A seemingly harmless Coke ad shown during the Super Bowl last month spiked controversy throughout the country and on social media, lending an interesting look at our nation’s stance on immigrants.
The ad featured children of different nationalities singing “America, the Beautiful” in the background while they were shown engaged in what might be considered American activities, such as eating popcorn at the movies (and drinking Coke, of course) or practicing skateboard tricks. The aspect that made this controversial to those who opposed it was that the children were not singing the song in English, but in their native languages.
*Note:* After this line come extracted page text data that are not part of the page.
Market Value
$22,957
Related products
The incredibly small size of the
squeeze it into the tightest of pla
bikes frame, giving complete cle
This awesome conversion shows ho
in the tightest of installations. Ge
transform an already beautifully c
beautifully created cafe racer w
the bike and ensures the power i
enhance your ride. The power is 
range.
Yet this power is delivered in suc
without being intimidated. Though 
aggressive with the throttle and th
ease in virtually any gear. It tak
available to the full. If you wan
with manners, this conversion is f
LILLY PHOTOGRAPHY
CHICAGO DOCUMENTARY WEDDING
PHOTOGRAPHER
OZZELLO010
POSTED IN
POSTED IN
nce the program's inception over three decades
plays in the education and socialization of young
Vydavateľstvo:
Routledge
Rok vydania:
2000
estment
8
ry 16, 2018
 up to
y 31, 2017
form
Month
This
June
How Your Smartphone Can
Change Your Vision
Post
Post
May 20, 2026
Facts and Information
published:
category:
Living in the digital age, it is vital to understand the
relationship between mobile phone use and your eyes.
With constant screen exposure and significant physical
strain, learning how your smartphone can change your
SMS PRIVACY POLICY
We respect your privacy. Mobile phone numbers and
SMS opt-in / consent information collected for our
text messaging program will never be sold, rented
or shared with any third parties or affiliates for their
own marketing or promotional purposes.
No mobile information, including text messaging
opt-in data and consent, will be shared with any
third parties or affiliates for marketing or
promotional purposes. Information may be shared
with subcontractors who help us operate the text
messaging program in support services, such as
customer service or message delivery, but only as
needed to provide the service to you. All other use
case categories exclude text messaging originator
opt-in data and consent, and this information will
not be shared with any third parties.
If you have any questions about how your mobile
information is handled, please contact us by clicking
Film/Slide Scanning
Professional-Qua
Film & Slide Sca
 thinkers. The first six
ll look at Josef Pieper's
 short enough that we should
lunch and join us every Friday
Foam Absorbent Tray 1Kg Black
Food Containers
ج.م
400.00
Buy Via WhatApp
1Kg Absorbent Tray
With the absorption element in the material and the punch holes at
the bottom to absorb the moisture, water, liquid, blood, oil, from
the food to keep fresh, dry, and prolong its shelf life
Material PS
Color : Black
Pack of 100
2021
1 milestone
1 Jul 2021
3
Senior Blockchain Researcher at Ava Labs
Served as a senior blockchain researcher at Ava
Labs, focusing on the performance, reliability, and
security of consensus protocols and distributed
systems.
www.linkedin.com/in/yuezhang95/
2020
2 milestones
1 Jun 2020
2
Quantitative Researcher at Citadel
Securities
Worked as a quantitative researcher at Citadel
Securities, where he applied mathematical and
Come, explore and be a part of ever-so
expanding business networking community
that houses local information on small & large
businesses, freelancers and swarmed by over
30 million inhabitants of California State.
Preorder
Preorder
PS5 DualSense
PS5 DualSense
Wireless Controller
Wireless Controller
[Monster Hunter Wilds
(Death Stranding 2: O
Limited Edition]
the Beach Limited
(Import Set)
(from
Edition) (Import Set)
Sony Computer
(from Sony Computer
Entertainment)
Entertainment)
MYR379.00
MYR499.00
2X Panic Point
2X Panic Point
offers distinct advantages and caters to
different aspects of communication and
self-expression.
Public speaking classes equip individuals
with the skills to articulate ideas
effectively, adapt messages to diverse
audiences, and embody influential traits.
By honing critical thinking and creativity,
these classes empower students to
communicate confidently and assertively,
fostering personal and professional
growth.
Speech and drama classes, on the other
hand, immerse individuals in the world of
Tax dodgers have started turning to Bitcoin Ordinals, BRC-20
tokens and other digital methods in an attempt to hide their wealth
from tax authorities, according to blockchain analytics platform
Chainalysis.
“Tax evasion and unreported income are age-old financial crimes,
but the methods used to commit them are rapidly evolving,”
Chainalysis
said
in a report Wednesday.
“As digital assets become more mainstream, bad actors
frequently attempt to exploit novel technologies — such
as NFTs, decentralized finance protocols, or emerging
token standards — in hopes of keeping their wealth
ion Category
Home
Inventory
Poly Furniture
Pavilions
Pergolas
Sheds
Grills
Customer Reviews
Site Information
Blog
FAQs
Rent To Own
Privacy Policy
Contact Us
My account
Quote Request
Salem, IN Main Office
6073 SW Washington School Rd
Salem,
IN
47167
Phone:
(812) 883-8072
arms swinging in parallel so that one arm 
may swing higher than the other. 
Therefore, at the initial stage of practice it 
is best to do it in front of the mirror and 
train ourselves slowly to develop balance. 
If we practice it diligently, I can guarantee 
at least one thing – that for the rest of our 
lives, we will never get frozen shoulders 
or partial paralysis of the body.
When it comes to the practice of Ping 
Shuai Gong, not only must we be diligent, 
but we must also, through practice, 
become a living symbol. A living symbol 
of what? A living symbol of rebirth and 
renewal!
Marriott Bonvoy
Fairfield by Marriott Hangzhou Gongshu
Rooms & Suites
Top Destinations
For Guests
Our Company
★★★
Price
Many people flooded social media with negative responses to the ad because they felt it was “un-American” to sing “America, the Beautiful” in foreign languages.
However, only nine percent of Americans come from an English background. The other 91 percent come from families that spoke a different language before immigrating to America and probably continued to speak their native languages at home for a while, even if some of those families later abandoned the language and now only use English. And today more than a quarter of Americans are bilingual, a substantial portion of the population.
The reaction to the ad shows more than an attachment to the English language. It shows an aversion to the assimilation of other cultures into our society which is strange in a country comprised almost solely of immigrants. American society is formed from the mixing of cultures to create something new. This very mixing can be said to define American society. In very few other countries in the world are there Caucasian, Latino, Middle Eastern, African and Asian students all in the same school.
As an Asian Indian American I’ve learned to eat rice with my fingers, attended Diwali parties and worn “dupattas” to school as scarves. Because my friends are from a variety of different cultures I’ve also gotten to attend Hanukkah parties and eat Asian sweets to celebrate the Lunar New Year. America is defined by this variety of cultures.
I know very few students felt the ad to be “un-American,” but at the same time it is a reminder to celebrate the individuality we have within this school and in our country. It’s a reminder to be open to the variety of beautiful cultures that America gives us the chance to experience right here at home.